寄付する人、ボランティア活動する人、なぜ日本では慈善活動が一般的ではないのだろう。

先日海外生活がながい歳上の友人から、「欧米では慈善活動が当たり前。日本も欧米を見習わないと。」という話をされ、「日本人の意識だけの問題なのかな?」と疑問に思ったので考えてみた。

人手不足に悩む障がい者支援団体

わたしは以前、障がい者支援団体で一年近くボランティア活動をしていたことがある。
そこではボランティアの恒常的な人手不足に悩んでいた。

その団体は、障がい者と地域の人の交流イベントを開催している団体で、お金がないためにほとんどのスタッフは無償か少額の有料ボランティアだった。

門戸を広げて、利用者から利用料を取って収益化を目指せばいい、そう最初は思ったが、障がいのある方の中には人混みが苦手な人が多く、知らない人がいるというだけで足が遠のいてしまいそうもいかない。

じゃあ障がい者自身の単価を上げるのは?とも思ったけど、ほとんどの障がい者向け行政サービスは無料なため、利用者の気持ちを考えると単価アップにも積極的になれない。

こういった理由でどこの障がい者向け団体でも収益化を目指すのが難しく、自治体からの補助金やボランティアに頼らざるをえない状況にあるらしい。

わたしがボランティアに参加した理由

転職を考えていたものの、30代子持ちの未経験者を雇ってくれるところはないだろうから、まずはボランティアで実績を積もうと思った。当時「マーケティングやPR活動」に関心があったわたしは、「マーケティングやPR活動」を募集していたこの団体に応募したのだ。

その団体では、ボランティアをもっと増やすために、以下のような施策を考えていた。

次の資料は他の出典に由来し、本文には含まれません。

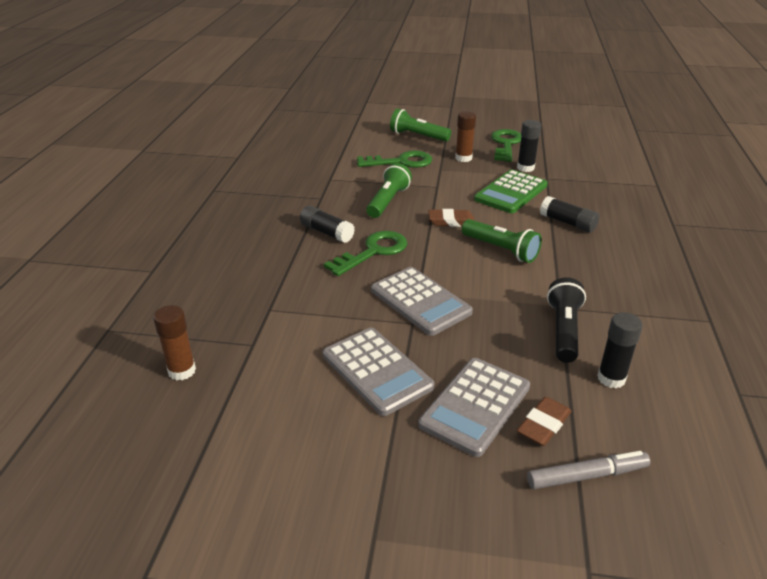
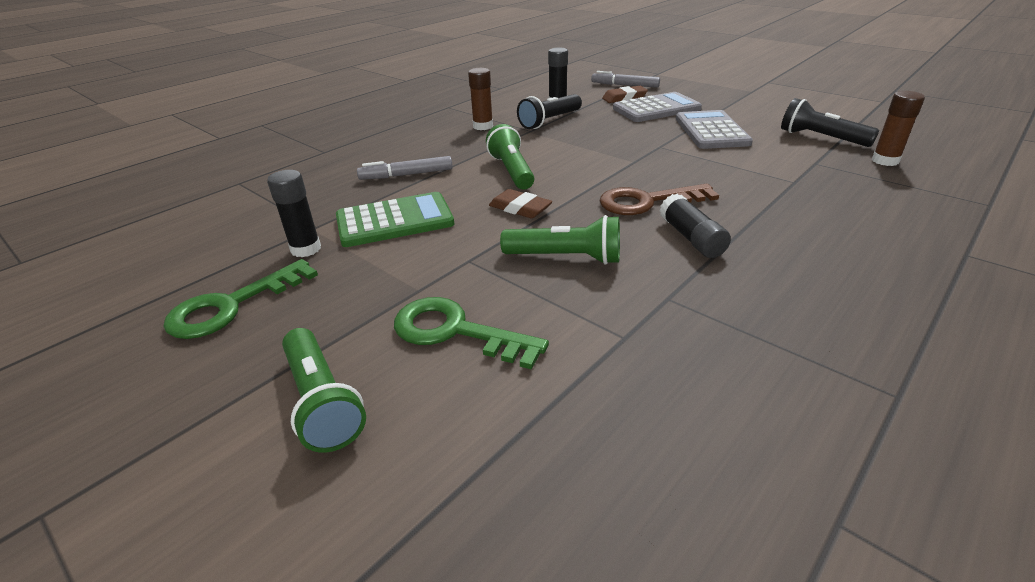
camera: 145 degrees left, 0 degrees up
(248, 398) = (821, 138): none -> black flashlight
(373, 252) = (647, 201): green key -> brown key
(388, 201) = (566, 258): green flashlight -> green flashlight turned 135 degrees counterclockwise
(420, 301) = (638, 155): grey calculator -> none
(463, 158) = (347, 300): brown glue stick -> brown glue stick (483, 126)
(568, 223) = (406, 175): black glue stick -> grey marker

③はまさにわたしが飛びついた施策。

①周辺のボランティア活動を単位取得の条件にしている福祉系大学や高校に提携を申し入れてみる。
②大きな企業はCSR活動に関心があるはず。地域に大企業の支店とかあれば連絡してみる。
③ボランティアの活動内容を細分化して、「Webサイト制作」「PR活動」など募集業務を特定して募集する。転職前に経験を積みたい希望者をねらう。

メリットがないと慈善活動できない日本人

でも、上記案には欠点がある。
純粋な目先のメリットにつられてやってくる人を捕まえる仕組みなので、単位目的の大学生は単位が取得できたらいなくなるし、経験を積むことが目的の社会人はある程度経験を積めたら人はいなくなってしまう。
かくいうわたしも他の事情が重なったこと、時間的余裕がなくなったことに加え、「マーケティング・PR活動」を少し経験したら満足してしまったという心情もはたらき、この活動から離れてしまった。
(それでも障がい者が置かれている環境には今でも関心を寄せてるし、今後慈善活動に取り組むならまたこの分野にしたいと思っている。)

果たしてこの解決策は根本解決になるのだろうか。

ユダヤ教のツェダカに学ぶ

以前ユダヤの文化が気になって気になって、夜な夜な調べていたことがあった。

ユダヤにはツェダカという慈善活動の文化がある。

赤ん坊のころから毎日、社会的弱者を助けるための貯金箱(これをツェダカと呼ぶ)にコインを入れる習慣を付けさせます。
子供たちはお小遣いの10%を貯金箱へ入れ、その後どうやってこのお金を使用するのかも、一緒に話し合って決めていきます。
こういうプロセスを経ることで、子どもたちは幼少期から「お金とは、他者を助けることができる美しく価値あるもの」というポジティブなイメージを持つことができ、その大切なお金をどうやって管理し、増やしていくかという「経済と労働教育」にまで発展させていくことができます。
慈善教育とは結局「人としてどう生きるのか?」を問う人格教育であるため、このツェダカはユダヤ人家庭にとって、大切な義務教育の一つとなっています。

そう、ユダヤ式の家庭教育では慈善活動は「やるべき義務」。日常的に身近な両親がやっている姿を見て育つから、慈善活動するのが当たり前。

例えるならば、車は来ないけど信号が赤だから横断歩道を渡らないという日本人の行動と同じくらいなのかな。「みんなそうしてるから」それ以上でもそれ以下でもない、無意識の行動。彼らの慈善活動はそれくらい当たり前の行動なのだとおもう。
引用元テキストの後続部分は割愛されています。